The greatest surprise, however, was a lack of traffic encountered on the way out of campus. UNCW’s evacuation is scheduled for Tuesday and Wilmington’s is scheduled for Wednesday, thereby preventing the feared mass exodus.

UNCW digital info sign on South College Road announcing campus closure due to Hurricane Dorian,
Spencer Boring
UNCW sign on South College Rd announcing campus closure due to Hurricane Dorian.

Dorian is evoking many emotions among students. Some are fearing damage while others are excited for time off. Freshmen who have never experienced a hurricane are anxiously awaiting updates while upperclassmen are thinking “here we go again.”

There are likely many questions and concerns students have about next steps. Here are some key points to keep in mind:

  • All academic activities are suspended until classes resume. Your professors should be in contact with your sections about what the next steps will be once classes begin again, however no new work is supposed to be assigned.
  • Do not go to campus or go to your on-campus housing until instructed to do so. You will not be able to enter campus until the university officially reopens.
  • Any information regarding the university reopening and classes resuming will be sent through numerous forms of communication. No one will be left out of the loop.

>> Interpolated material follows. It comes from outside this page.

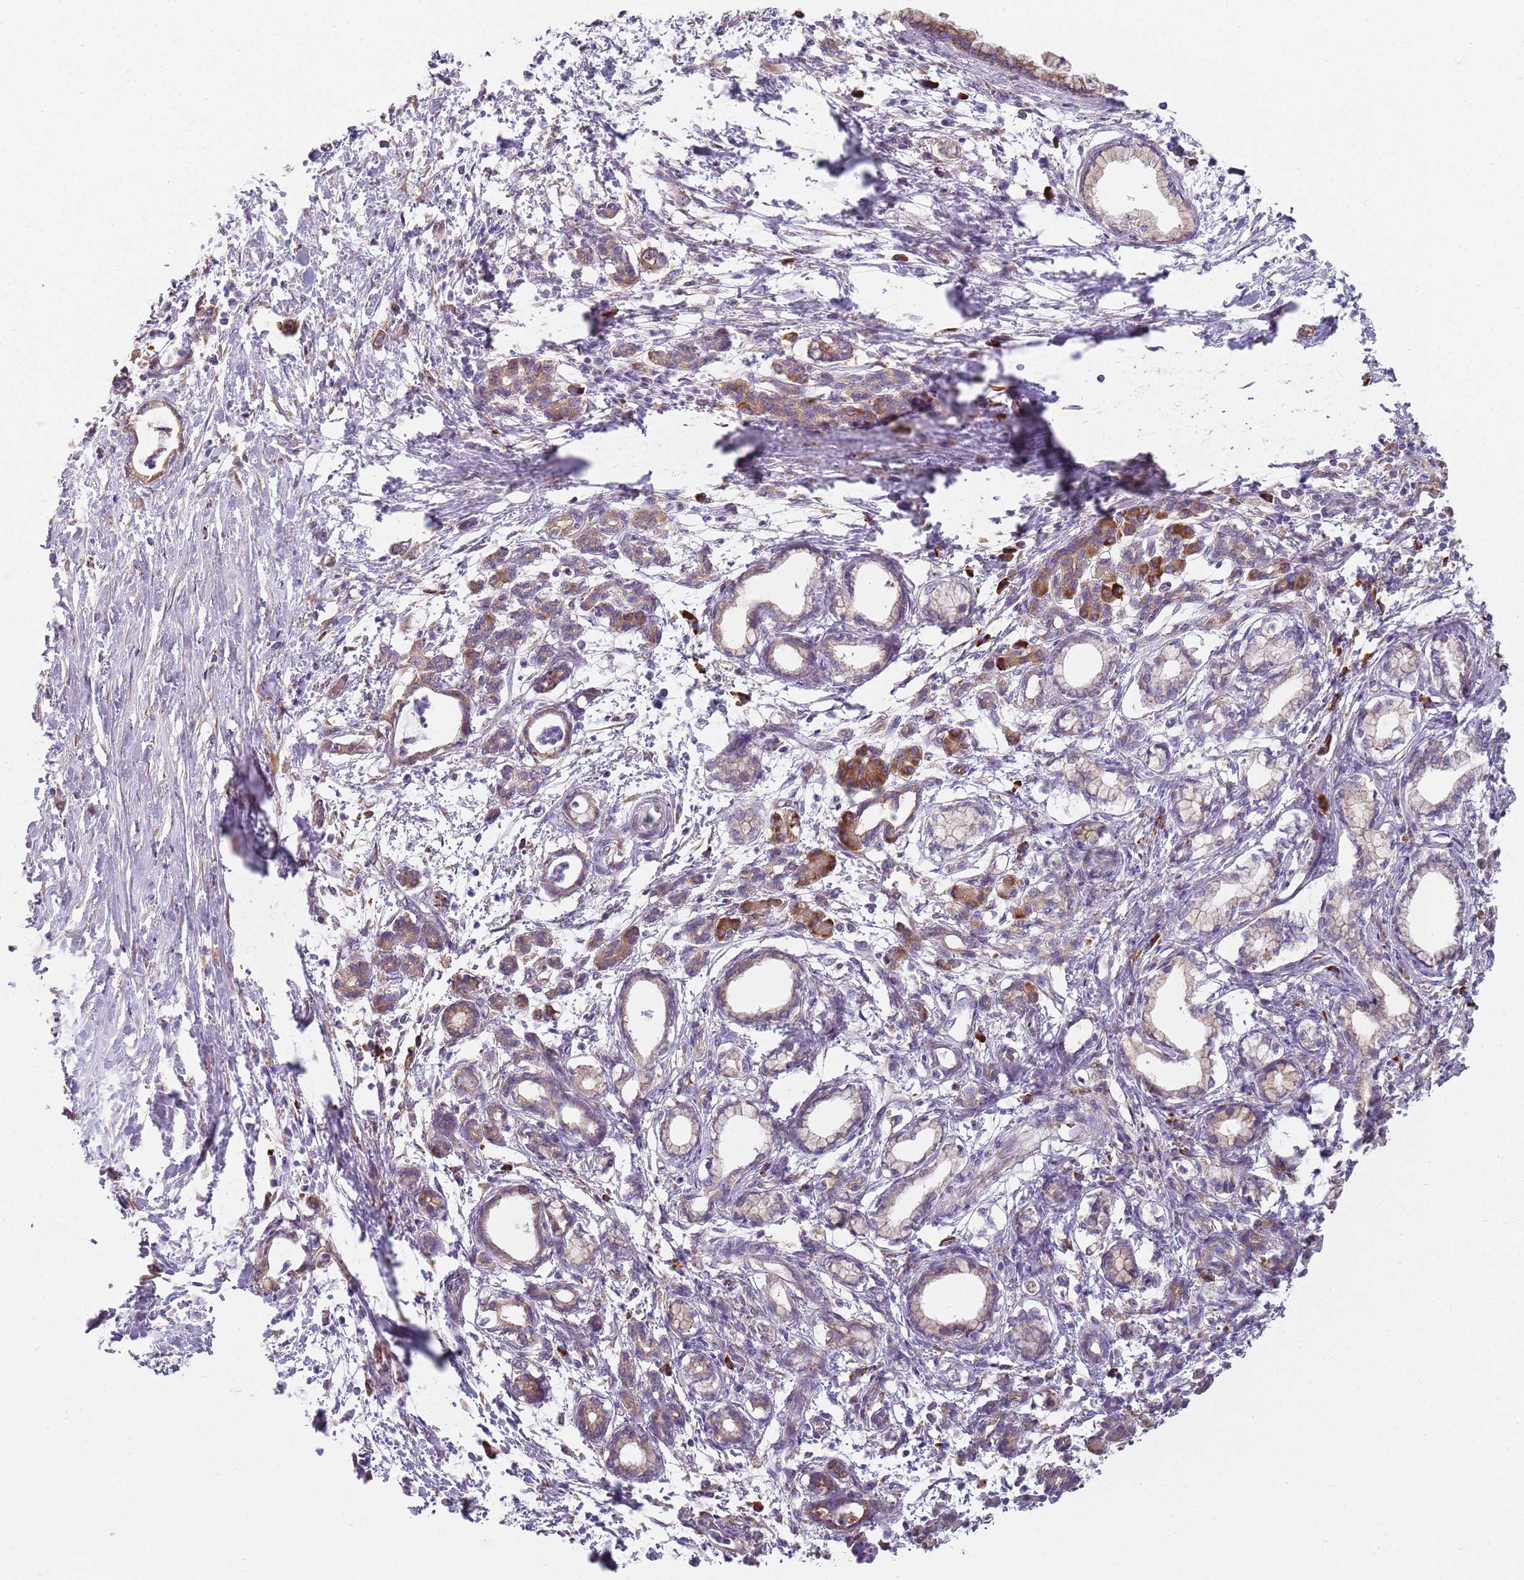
{"staining": {"intensity": "moderate", "quantity": "25%-75%", "location": "cytoplasmic/membranous"}, "tissue": "pancreatic cancer", "cell_type": "Tumor cells", "image_type": "cancer", "snomed": [{"axis": "morphology", "description": "Adenocarcinoma, NOS"}, {"axis": "topography", "description": "Pancreas"}], "caption": "Adenocarcinoma (pancreatic) stained for a protein displays moderate cytoplasmic/membranous positivity in tumor cells. (DAB IHC, brown staining for protein, blue staining for nuclei).", "gene": "SPATA2", "patient": {"sex": "female", "age": 55}}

The UNCW homepage will be your fastest source for updates, as the emails and phone calls take time. To visit the homepage, click here. To visit UNCW’s page specifically about Hurricane Dorian, click here.

As of the time of this article, nearly all of UNCW’s 19,000 students, faculty and staff will be off campus. Hurricane Dorian has restrengthened to a category 3 storm, whose 80+ mph winds will hit Wilmington Wednesday at 8 p.m, followed by landfall Thursday evening. We do not know what the aftermath of Dorian will be on our campus. Will we see flooding and rain damage, reminiscent of Florence, or roaring winds like Arthur in 2014? For now, all we can do is wait and see.